Tuesday, June 9, 2015

Tuesday, June 9 ... Summer!

I'm busy reading those recommended summer reads mentioned in my May 31 column, and many more books - latest reads are:
- Two for fun by Elin Hilderbrand of Nantucket: "The Matchmaker" and "Summerland." Nice for a breath of sea air on the page, and both contain characters that are rich.
- Kent Haruf's first novel, "The Tie That Binds," which established the late author as a fine writer of midwestern plains life, with beautifully drawn characters. His "Plainsong" and "Eventide" became Hallmark films back when Hallmark meant something more than love stories. His posthumous release, "Our Souls at Night," is on my "must-read" list.
- Jennifer McMahon's "The Winter People" is a slow building, increasingly scary summer read. Brrr....
- Anthony Doerr's "All the Light We Cannot See," joins my long list of War War II-era reads with a profoundly touching story about the intersecting lives of a German soldier and a blind French girl allied with the Resistance. In the end, we are all victims.
- Right now, I'm alternating between Colum McCann's "Let the Great World Spin," a somewhat ponderous, thoughtfully told story of several New Yorkers whose lives turn on a single observation - that of a man walking a high wire between two towers - and Kathleen Norris's "Dakota," a reflection on life in the Dakotas, mostly plains and Black Hills. I lived there for 17 years after marriage, and her writing is a beautiful call to home.

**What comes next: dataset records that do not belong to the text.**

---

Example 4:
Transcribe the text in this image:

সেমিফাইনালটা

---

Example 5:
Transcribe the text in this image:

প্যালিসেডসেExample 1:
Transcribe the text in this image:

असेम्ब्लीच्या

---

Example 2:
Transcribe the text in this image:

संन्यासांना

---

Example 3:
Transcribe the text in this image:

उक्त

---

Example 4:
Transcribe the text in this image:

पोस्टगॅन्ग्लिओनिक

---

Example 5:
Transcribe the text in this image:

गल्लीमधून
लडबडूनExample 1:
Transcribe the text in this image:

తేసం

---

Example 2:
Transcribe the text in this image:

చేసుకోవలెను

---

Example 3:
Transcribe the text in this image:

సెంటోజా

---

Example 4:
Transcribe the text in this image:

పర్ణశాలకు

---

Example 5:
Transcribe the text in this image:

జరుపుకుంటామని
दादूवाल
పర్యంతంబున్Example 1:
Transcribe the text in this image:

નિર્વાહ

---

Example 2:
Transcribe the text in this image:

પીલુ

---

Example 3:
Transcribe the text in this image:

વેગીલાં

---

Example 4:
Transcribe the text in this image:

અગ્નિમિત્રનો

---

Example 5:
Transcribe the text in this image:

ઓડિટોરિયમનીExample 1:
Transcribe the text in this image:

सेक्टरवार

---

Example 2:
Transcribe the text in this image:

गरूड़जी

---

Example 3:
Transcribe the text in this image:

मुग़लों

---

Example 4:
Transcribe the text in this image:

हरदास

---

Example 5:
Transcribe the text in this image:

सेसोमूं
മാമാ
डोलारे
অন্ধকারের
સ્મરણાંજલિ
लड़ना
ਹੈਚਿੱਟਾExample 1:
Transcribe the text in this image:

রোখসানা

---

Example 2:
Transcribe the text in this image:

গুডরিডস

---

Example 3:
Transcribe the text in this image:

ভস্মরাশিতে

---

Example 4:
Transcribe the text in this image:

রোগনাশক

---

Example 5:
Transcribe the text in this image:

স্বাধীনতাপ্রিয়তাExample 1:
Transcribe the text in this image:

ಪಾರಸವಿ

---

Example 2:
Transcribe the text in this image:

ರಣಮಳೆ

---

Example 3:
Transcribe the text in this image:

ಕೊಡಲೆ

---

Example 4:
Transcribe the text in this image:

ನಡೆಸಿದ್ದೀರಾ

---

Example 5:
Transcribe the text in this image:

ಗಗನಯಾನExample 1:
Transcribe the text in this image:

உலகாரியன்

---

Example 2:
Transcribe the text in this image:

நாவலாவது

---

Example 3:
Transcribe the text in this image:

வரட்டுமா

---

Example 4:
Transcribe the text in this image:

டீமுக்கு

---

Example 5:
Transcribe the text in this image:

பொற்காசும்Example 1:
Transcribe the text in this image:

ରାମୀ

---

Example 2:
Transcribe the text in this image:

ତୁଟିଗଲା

I reread one of my all-time favorites, "To Kill a Mockingbird" perioically, and want to alert readers to an interesting event coming up June 18 at the Worcester location (Lincoln Plaza) and also Burlington, Nashua,  Millbury and Framingham in this region. Those stores and others will hold a discussion of the book and the movie version (referred to by one store as "scream adaptation" in advance of the July release of Lee's final work, "Go Set a Watchman." All events are at 7 p.m. Check the B&N website for more details; some stores require an RSVP.

Our Lancaster book group, the Off-Track Bookies, has scheduled its final meeting of the season for June 18, with a potluck and brief discussion of "An Invisible Thread" by Laura Schroff. This nonfiction account of an 11-year-old panhandler's life after he tries to con a busy executive (Schroff) is a step into the world few of us are forced to live. Her involvement is not overwhelmingly beneficent, but she is as involved as life permits--certainly more than the average passerby, and the results are exceptional for this young man's life. I enjoyed the book when I read it last year.

Somehow, amidst all this and the routine of summer visitors and trips, I am managing to work on a much-neglected novel, written some time ago. It's amazing how much I learn between the times I have a go at editing and rewrites. Two books I recently picked up, to that end, are John Casey's "Beyond the First Draft: The Art of Fiction" and James Hynes' "Writing Great Fiction: Storytelling Tips and Techniques." The latter is part of the Great Courses series and includes a CD. I picked it up at the library in Lancaster.